Mar 11, 2012

In this tutorial I will go through a simple, yet effective way to setup a lighting rig using 3ds max and vray.

Before we begin we need to setup the lwf.
Go to “Customize”, “Preferences” and click the “gamma and lut” tab.
Check “Enable gamma /lut correction”, type 2.2 in the field next to “Gamma”.
Under “Materials and Colors” check both “Affect Color Selectors” and “Affect Material Editor”.
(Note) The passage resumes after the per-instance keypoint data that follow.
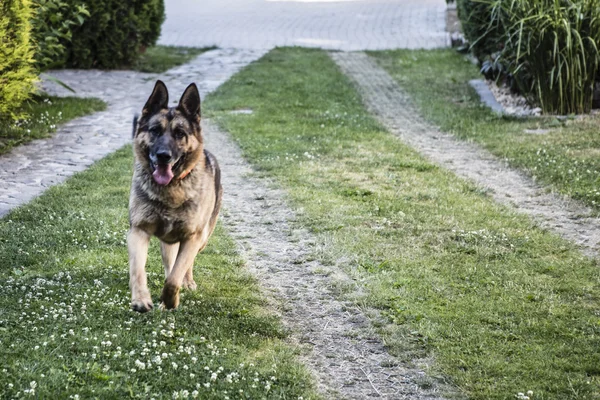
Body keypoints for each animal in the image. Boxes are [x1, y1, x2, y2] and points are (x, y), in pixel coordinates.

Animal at [127, 80, 221, 312]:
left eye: (180, 133)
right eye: (154, 130)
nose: (163, 156)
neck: (171, 189)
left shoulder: (192, 237)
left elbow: (174, 279)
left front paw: (171, 300)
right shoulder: (138, 231)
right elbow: (138, 270)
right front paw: (141, 300)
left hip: (202, 238)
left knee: (184, 267)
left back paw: (187, 283)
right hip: (168, 243)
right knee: (170, 264)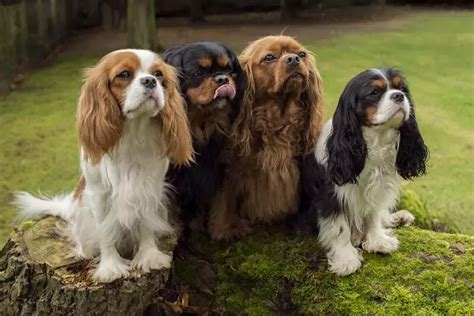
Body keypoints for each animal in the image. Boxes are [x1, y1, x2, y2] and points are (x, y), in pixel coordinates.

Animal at [164, 42, 244, 233]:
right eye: (199, 73)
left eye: (228, 69)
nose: (222, 79)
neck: (200, 123)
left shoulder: (222, 166)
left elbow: (223, 199)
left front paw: (224, 231)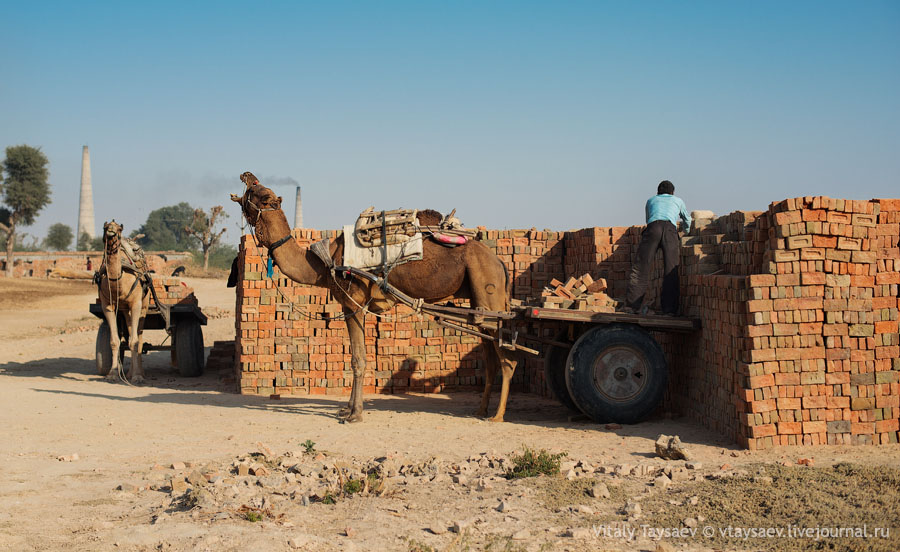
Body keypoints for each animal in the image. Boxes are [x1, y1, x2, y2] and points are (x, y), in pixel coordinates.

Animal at [96, 220, 149, 384]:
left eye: (119, 228)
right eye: (105, 226)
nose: (111, 230)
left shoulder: (137, 304)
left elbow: (135, 341)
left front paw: (138, 376)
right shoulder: (107, 305)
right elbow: (114, 341)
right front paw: (112, 374)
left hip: (144, 306)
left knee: (139, 337)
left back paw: (138, 373)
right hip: (125, 310)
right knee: (131, 331)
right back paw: (131, 373)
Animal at [230, 172, 520, 422]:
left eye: (263, 195)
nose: (246, 175)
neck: (325, 261)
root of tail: (499, 263)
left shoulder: (354, 303)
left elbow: (358, 359)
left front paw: (354, 414)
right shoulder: (351, 306)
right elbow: (355, 356)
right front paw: (346, 409)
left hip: (489, 291)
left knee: (507, 358)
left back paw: (497, 416)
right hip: (480, 306)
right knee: (491, 358)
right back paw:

Don’t forget that for every texture that you use you need to override it’s gamma like in the screenshot bellow:

If you need a more in depth explanation regarding linear workflow, check out my lwf tutorial that I have posted some time ago. However, the steps above pretty much cover the essential.
1)    Click the “create” button and select “cameras”. From the drop down menu select “vray” and click on “vray physical camera”. You can now create and place the camera wherever you want in the scene.
2)    Now we will create the sun. Click again on “create” and choose “lights”. Again, from the drop down menu select vray and click on Vray sun. You can now place the sun and it’s target in your scene.
When you will be asked if you would like to “automatically add a Vray Sky environment map”, click “yes”.
The position of the sun source is directly related to the time of the day. Bellow are 2 examples of renderings with different sun positions (while keeping the rest of the settings identical).

VraySun parameters
1) -turbidity
This parameter affects the color of the sky and overall atmosphere in a way the dust affects atmosphere. A higher turbidity value simulates a larger amount of dust and makes the rendering look more yellowish. See examples bellow:

2)  -ozone – ranges from 0 to 1. Lower values are supposed to make the sunlight look more orange, while higher values should make it bluish. I always prefer to leave this as default.
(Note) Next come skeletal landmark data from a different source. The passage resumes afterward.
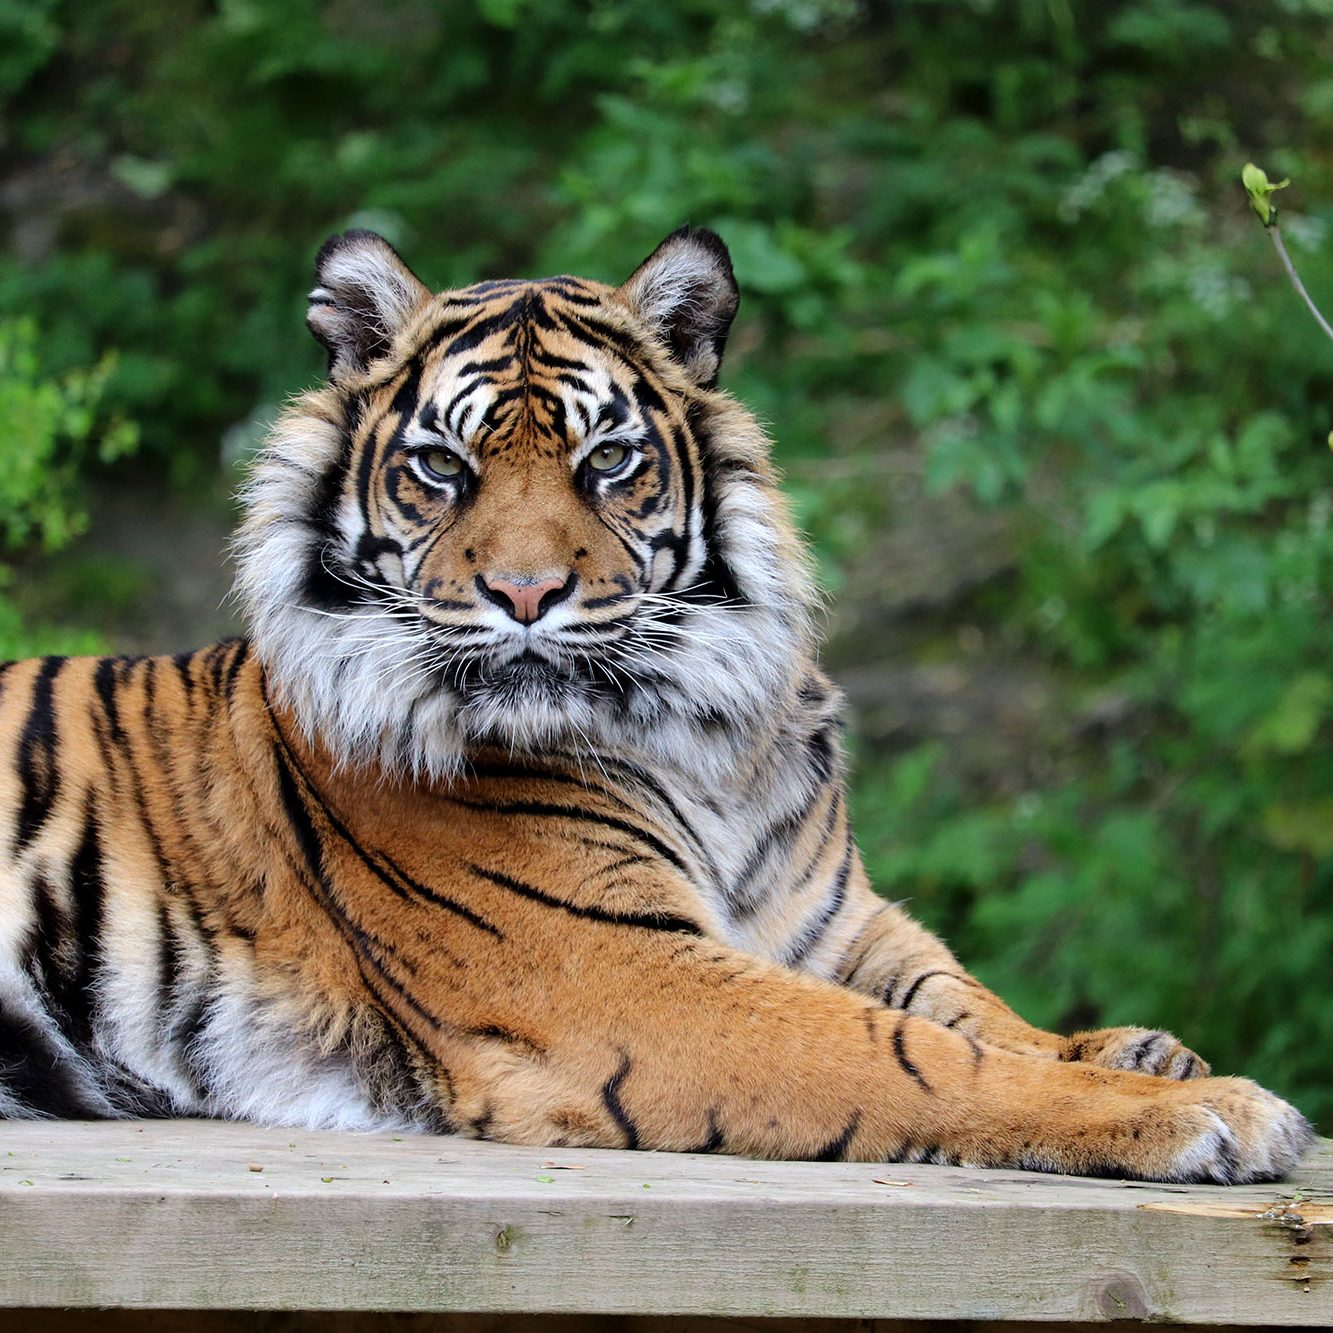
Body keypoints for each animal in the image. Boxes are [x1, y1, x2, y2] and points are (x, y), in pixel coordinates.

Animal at [0, 223, 1311, 1183]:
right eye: (443, 468)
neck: (698, 735)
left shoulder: (828, 916)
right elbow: (909, 1053)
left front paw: (1138, 1048)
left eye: (606, 461)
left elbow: (961, 998)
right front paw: (1203, 1109)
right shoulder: (614, 970)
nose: (525, 593)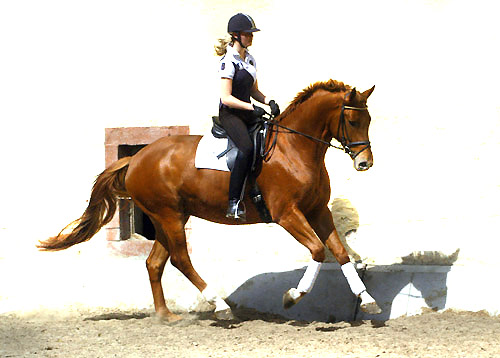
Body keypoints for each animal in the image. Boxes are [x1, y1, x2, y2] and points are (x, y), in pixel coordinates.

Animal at [39, 80, 380, 322]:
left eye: (369, 120)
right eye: (352, 121)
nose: (365, 163)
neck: (294, 149)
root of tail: (136, 158)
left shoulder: (317, 210)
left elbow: (340, 253)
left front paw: (368, 300)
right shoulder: (287, 214)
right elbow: (318, 250)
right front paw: (293, 296)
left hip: (171, 216)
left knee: (155, 262)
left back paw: (166, 316)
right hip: (168, 215)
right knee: (180, 259)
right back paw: (219, 305)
3) -vray sun size multiplier
– a value of “0” produces very sharp shadows, while higher values makes them softer.

4) -shadow subdivisions – if you are using a higher value for the vray sun size you will need to increase the shadow subdivisions as well, otherwise the samples will be visible.
5) -Intensity multiplier – needless to say that higher values results in higher sunlight intensity
Having this said, the settings that I usually use for creating a day rendering are:
-intensity 1
-turbidity 4
-size multiplier 5
-shadow subdivisions 9
If you don’t like the vray physical camera, you can use a standard one as well, but you need to decrease the intensity to somewhere around 0.01
Bellow is a rendering that was done using the settings above.

As you can see, at the moment it looks a bit dark and washed out. You can either play with the curve in vray virtual frame buffer, or start tweaking the vray camera settings.
Vray camera parameters
I always prefer to further adjust the image from the vray camera parameters.
There are 3 main parameters that affect the lighting/atmosphere: F-number, shutter speed, and film speed.
1) F-number
This parameter determines the width of the camera aperture and therefore it affects exposure. Higher values produce darker images, while lower values brightens the images

2)Shutter speed
This parameter determines the amount of time the film is exposed to the light. It is calculated in “inverse seconds” therefore higher values produce darker images.

3)    Film speed
This parameter determines how sensitive the film is to the light. Higher values produce lighter images, but the downside is that the higher the sensibility the more “grainy” the image will look.
For daylight exterior renderings it is recommended to keep this at 100.
There are several other parameters that you can touch (like custom white balance, vignetting, etc) but you can have more control if you do this in photoshop.
In conclusion, even though there are no “universal settings” for the vray camera, whenever I do an exterior daylight rendering I start with the following settings, and depending on the scene I may need to tweak them a little further.
F-number – 7
Shutter speed – 120
Film speed – 100
Rest of the parameters – default.
Bellow is the rendering done using these parameters.